[Collection entries]
_ _ _ _
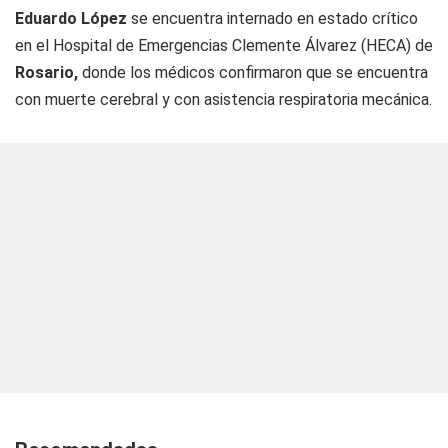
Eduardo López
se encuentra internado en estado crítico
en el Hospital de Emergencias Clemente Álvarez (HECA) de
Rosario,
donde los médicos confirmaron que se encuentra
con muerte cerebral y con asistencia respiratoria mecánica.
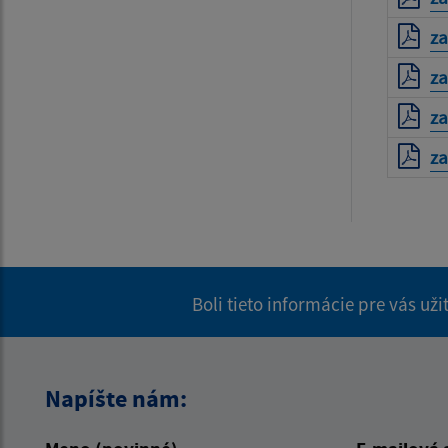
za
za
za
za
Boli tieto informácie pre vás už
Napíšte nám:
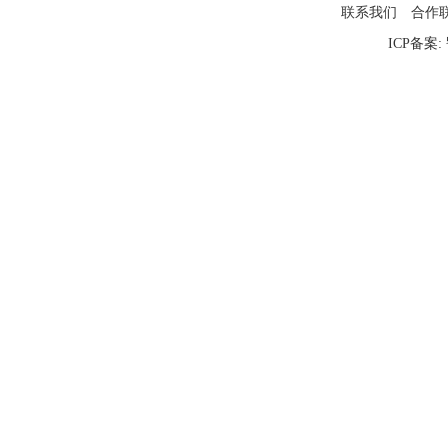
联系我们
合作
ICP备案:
_ _ _ _
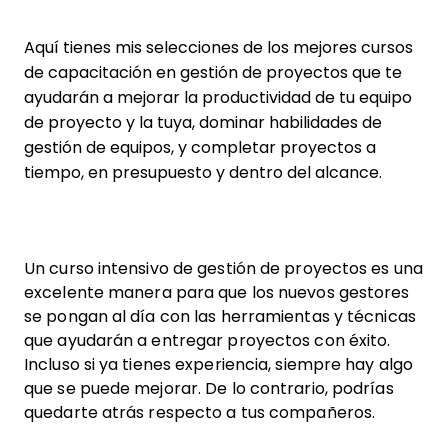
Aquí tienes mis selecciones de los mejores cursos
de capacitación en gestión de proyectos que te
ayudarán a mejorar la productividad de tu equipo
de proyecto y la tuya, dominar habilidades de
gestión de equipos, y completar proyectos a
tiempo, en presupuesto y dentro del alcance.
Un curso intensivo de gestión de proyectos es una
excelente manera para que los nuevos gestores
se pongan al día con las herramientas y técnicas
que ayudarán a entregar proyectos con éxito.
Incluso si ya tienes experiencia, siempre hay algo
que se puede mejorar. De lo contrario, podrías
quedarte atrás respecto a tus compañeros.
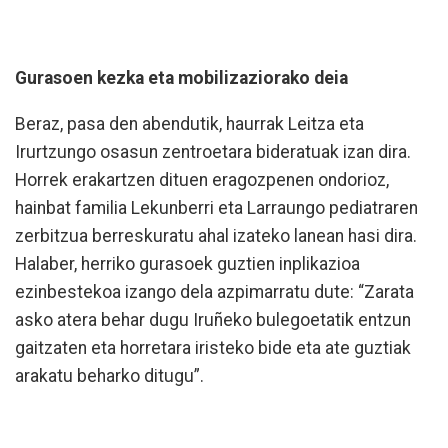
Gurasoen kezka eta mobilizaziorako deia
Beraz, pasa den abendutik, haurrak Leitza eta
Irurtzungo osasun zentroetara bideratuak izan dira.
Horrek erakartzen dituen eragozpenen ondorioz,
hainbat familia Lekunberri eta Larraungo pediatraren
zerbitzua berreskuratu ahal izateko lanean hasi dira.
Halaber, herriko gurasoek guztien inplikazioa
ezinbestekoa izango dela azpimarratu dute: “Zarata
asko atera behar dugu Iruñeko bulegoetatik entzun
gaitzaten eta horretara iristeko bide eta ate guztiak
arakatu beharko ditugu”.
_ _ _ _
Your answer should be one number, the count of lines in the records that contain the word "dira".

2